Giva held her breath. “Did it stop?” she whispered.
“It says the program is discontinued.” Dax glanced up at Fearghas, who leaned against the doorframe, his face pale.
Fearghas spoke into his radio, “Dmytro, do you have eyes on Shanghai? Anything?” Silence stretched tightly through the room as everyone waited.
“Bloody hell.” Fearghas closed his eyes and slumped. When he opened his eyes again, he said. “Nothing changed. Shanghai is still lit up like a beautiful fucking circus.”
Giva cheered with the rest of the team and flung her arms around Dax’s neck.
A grin spread across Fearghas’s face as he slid down the wall. “Oh, and Hank’s inbound in a helicopter with Interpol. Could one of you see if they’ll give me a ride to the nearest medical center?”
The team from Yellowstone secured the Russian and the German. Gavin helped make Fearghas comfortable and applied pressure to his wound.
The thumping sound of rotor blades echoed through the building as a helicopter lowered to the resort’s helipad.
Atkins left the building to meet with the landing party and help them find their way back to the alternate command center.
Dax held onto the laptop. Before the screen shut down again, he found the system settings and added his fingerprint to allow him to access the device without needing to use the dead man’s finger.
He didn’t want to hand it over to Interpol until Dmytro could access the programs, locate the satellites and find a way to disable or destroy their EMP capabilities. Dax trusted the Brotherhood Protectors above all others to ensure the world's safety by ensuring the programs and the devices weren’t passed into the wrong hands.
With one arm around Giva and the computer tucked under the other, he whispered, “Feel like going for a bike ride?”
She stared up into his eyes, then down at the laptop under his arm. Her gaze returned to his, and she nodded. “I’ll drive.”
“I wouldn’t have it any other way,” Dax responded.
As they left the room, Dax turned toward the stairwell.
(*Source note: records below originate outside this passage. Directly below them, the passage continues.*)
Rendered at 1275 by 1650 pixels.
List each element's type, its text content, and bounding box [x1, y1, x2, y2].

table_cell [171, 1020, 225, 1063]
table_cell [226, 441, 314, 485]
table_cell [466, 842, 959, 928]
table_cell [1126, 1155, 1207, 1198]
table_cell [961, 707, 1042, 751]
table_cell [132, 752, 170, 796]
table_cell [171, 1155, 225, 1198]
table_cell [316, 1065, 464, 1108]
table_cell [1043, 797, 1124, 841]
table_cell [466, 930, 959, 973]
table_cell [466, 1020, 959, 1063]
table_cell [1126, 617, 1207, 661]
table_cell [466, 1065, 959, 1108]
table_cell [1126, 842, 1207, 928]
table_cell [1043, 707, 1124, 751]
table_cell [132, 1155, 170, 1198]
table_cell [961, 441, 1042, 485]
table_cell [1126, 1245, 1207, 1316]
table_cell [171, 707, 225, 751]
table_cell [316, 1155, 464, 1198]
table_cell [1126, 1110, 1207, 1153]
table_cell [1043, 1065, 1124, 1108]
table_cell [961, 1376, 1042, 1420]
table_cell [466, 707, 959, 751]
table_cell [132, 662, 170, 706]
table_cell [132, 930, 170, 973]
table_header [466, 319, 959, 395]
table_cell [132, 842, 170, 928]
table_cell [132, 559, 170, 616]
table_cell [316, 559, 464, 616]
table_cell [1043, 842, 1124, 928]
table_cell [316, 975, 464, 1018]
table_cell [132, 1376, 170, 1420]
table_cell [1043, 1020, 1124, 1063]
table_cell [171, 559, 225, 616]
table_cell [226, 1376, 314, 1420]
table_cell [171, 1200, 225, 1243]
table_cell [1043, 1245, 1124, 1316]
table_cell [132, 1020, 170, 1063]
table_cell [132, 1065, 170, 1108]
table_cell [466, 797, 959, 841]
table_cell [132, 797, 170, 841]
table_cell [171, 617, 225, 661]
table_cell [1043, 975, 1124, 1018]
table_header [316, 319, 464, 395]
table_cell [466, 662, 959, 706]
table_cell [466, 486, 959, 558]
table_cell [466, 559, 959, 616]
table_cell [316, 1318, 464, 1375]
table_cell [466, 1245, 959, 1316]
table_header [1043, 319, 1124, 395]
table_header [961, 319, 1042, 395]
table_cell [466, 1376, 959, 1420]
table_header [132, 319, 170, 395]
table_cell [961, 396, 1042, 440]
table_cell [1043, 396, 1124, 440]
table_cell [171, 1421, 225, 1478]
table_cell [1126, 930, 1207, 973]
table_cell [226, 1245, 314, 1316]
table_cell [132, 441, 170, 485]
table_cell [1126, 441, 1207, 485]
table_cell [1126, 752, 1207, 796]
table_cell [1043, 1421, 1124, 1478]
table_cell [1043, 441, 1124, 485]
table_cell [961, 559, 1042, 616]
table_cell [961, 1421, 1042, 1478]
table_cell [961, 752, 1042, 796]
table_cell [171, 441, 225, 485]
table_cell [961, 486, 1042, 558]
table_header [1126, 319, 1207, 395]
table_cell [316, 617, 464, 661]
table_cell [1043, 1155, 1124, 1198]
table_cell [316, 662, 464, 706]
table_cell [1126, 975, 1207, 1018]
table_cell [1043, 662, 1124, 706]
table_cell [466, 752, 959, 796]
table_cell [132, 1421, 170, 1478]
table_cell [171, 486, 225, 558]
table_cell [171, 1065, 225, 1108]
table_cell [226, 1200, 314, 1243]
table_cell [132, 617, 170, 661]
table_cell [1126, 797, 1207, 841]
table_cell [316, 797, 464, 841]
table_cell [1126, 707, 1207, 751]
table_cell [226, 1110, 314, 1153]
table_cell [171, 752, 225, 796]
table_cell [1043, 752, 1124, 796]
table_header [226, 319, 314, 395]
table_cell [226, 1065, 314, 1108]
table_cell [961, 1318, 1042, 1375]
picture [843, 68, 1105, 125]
Giva touched his arm and shook her head. She turned in the opposite direction and led him to the spiral staircase. They descended to the bottom on the ghostly risers and exited through the once-grand entrance of a former five-star hotel.
As they climbed the hillside to where they’d parked the motorcycles, Dax glanced back to see the group disembarking from the helicopter.
The sooner they got the laptop to Dmytro, the better. Interpol would want it to conduct their own investigation into the activities of the Nexus Collective, now down to two members, who would tell all to avoid spending the rest of their lives in jail.
Giva mounted one of the motorcycles and started the engine.
Dax slid onto the back, wrapped one arm around her middle and held on tightly to the laptop as they climbed the twisting, overgrown drive up to the main highway.
Giva turned toward the bright lights of Dubrovnik and drove back to the hotel at a reasonable pace.
Dmytro met them in the lobby and rode up the elevator with them to the floor where he’d set up their own operations center.
Dax and Giva followed him inside.
Dmytro opened the laptop.
Dax touched the fingerprint scanner. The screen blinked to life, displaying the frozen countdown clock with one second remaining.
Dmytro raised an eyebrow. “Cut it close, did you?”
“Too close,” Giva said.
“Do you think you can disable the EMP satellites?” Dax asked.
Dmytro drew in a deep breath and let it out. “We’re going to do our best. I have the other two Brotherhood Protectors’ highly skilled tech support personnel on standby. We hope that, between the three of us, we can make certain no one tries to take control of those devices.”
Dax and Giva stayed until the rest of the team arrived.